Über die Fachgrenzen hinaus

Christiane Helling blickt nicht nur auf ferne Welten, sondern auch über die Grenzen des eigenen Faches hinaus. Wie fruchtbar die Disziplinen übergreifende Zusammenarbeit ist, führt das von ihr geleitete St Andrews Centre for Exoplanet Science vor. Dort kommen Forscher/innen aus den Bereichen Physik und Astronomie, Geographie, Philosophie, Sprachwissenschaften und Internationale Beziehungen zusammen, um die extrasolaren Planeten im Kontext der Natur- und Geisteswissenschaften zu untersuchen.

Interdisziplinär ist auch das von der Europäischen Union im Rahmen des Marie-Sklodowska-Curie-Stipendiums geförderte Ausbildungsnetzwerk "CHAMELEON" angelegt, das Helling seit 2019 koordiniert und in dem sechs europäische Universitäten kooperieren. Mithilfe neuer Erkenntnisse aus der Astrophysik, der numerischen Chemie, der experimentellen und theoretischen Physik, der Mathematik und den Computerwissenschaften wird in diesem Netzwerk an virtuellen Laboratorien zur Untersuchung der für uns unerreichbaren Exoplaneten gearbeitet.
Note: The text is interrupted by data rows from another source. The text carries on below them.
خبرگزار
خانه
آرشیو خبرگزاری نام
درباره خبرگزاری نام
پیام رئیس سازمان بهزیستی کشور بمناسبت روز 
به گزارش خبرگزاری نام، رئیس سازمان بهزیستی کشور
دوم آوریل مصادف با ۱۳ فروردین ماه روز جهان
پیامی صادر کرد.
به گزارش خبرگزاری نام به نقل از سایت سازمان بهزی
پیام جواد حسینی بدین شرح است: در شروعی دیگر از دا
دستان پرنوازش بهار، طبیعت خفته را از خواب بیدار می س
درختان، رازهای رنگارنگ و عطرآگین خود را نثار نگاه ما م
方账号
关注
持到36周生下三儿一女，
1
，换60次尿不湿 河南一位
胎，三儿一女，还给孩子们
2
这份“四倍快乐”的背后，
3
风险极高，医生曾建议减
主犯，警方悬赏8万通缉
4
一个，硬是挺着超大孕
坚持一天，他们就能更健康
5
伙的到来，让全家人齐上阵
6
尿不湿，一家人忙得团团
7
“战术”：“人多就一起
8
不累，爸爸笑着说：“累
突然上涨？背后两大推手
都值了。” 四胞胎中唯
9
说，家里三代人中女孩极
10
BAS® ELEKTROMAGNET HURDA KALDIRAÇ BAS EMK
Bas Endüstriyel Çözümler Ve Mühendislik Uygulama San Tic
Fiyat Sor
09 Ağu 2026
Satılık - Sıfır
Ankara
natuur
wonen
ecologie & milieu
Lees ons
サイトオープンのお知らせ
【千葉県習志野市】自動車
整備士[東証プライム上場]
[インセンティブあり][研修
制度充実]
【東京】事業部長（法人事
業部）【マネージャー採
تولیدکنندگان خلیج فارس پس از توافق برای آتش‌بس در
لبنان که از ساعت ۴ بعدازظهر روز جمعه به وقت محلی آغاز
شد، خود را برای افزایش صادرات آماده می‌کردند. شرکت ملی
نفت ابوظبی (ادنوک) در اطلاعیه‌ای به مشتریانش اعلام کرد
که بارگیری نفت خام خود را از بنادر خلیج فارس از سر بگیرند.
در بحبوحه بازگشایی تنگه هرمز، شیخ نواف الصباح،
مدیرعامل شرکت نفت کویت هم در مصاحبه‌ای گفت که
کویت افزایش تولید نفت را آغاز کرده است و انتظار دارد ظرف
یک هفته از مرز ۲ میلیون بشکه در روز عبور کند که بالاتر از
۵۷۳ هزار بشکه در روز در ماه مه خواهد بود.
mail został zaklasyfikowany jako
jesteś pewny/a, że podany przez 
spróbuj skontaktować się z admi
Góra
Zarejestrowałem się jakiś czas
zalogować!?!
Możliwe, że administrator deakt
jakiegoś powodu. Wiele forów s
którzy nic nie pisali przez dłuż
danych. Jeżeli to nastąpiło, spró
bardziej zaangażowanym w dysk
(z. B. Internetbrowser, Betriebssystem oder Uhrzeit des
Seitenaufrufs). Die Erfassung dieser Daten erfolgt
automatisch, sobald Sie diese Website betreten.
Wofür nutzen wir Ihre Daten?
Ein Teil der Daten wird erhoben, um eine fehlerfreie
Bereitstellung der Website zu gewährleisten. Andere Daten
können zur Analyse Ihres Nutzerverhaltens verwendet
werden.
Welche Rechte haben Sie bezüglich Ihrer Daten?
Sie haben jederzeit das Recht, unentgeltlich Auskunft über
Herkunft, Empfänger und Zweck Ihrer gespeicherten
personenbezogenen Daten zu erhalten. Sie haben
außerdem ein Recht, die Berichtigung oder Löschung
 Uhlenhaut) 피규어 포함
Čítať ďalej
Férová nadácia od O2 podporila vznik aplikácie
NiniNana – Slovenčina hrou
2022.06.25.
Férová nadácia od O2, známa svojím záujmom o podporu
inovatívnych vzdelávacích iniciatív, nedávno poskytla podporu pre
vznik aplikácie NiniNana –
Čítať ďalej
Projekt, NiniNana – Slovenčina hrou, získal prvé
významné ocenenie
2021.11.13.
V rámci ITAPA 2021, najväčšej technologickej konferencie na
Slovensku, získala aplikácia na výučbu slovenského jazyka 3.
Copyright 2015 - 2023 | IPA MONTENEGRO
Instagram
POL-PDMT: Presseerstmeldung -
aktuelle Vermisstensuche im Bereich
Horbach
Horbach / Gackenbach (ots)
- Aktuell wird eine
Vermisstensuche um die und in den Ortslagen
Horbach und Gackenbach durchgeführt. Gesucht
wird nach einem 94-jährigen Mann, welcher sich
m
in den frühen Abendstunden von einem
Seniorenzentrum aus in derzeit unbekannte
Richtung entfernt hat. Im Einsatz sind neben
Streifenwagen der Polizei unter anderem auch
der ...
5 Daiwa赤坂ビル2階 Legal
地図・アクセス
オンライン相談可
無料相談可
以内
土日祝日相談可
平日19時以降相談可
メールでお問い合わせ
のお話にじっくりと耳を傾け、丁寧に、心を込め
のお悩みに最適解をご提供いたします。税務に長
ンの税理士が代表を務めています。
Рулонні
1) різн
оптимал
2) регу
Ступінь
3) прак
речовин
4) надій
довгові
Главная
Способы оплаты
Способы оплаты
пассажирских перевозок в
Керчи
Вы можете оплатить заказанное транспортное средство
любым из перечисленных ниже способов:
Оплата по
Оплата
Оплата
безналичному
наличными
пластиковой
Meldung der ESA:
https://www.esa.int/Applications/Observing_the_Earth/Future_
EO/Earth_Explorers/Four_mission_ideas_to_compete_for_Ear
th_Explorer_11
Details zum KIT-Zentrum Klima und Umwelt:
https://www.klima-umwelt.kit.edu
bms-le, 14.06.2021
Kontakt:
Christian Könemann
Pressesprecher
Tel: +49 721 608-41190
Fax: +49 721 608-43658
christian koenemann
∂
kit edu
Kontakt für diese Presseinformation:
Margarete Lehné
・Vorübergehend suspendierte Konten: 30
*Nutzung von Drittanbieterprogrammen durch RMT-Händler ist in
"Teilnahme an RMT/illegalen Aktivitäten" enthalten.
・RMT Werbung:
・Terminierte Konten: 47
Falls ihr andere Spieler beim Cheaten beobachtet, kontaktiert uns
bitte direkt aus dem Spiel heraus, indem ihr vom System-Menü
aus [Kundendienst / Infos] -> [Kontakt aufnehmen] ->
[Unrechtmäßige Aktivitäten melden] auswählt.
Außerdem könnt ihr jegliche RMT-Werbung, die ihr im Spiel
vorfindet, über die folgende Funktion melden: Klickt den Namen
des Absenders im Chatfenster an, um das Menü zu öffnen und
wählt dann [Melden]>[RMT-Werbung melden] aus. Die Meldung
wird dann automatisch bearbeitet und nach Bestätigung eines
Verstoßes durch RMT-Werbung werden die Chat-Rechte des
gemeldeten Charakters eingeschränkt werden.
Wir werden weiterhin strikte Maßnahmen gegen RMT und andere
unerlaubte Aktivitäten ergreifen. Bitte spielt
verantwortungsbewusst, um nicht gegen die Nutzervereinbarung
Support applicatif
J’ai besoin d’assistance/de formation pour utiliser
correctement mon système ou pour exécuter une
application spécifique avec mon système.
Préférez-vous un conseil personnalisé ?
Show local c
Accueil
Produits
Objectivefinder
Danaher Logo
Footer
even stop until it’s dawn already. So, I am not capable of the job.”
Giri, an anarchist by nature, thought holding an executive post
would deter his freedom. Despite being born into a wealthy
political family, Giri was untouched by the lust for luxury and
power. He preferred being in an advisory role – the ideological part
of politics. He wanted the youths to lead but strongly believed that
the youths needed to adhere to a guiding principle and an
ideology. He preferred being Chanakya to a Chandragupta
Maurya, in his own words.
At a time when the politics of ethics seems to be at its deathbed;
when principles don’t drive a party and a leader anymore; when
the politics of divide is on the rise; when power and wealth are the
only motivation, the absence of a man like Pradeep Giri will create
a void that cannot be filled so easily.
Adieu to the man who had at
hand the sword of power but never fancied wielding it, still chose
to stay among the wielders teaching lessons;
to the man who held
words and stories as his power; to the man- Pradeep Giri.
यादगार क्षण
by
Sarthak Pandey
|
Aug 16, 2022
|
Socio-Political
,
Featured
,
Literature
IWF an 23 Weltraummissionen beteiligt

Hellings wissenschaftliche Laufbahn startete 1999 nach ihrer Dissertation, für die sie den Tiburtius-Preis der Berliner Hochschulen erhielt, am Zentrum für Astronomie und Astrophysik der Technischen Universität (TU) Berlin. Vier Jahre später habilitierte sie sich an der TU Berlin. Danach folgte eine Station als PostDoc an der niederländischen Universität Leiden, von 2005 bis 2006 war sie Forschungsstipendiatin der European Space Agency (ESA) und im Anschluss Advanced Research Fellow der Scottish University Physics Alliance an der University of St Andrews. Der Mitbegründerin des Arbeitskreises AstroFrauenNetzwerk in der Astronomischen Gesellschaft in Deutschland ist auch Österreich nicht unbekannt: Eine Gastprofessur führte Helling 2011 an das Institut für Astrophysik der Universität Wien.

Christiane Helling folgt am 1. Oktober 2021 ÖAW-Mitglied Wolfgang Baumjohann nach, der seit 2001 das Institut maßgeblich geprägt hat. Das IWF ist das einzige Institut im Land, das weltraumtaugliche Messgeräte im großen Rahmen entwickelt und baut. Derzeit ist es an insgesamt 23 internationalen Weltraummissionen beteiligt, die von der ESA, der NASA oder nationalen Weltraumagenturen in Japan, Russland, China und Korea geleitet werden. Es ist mit rund 100 Mitarbeiter/innen eines der größten Institute der ÖAW.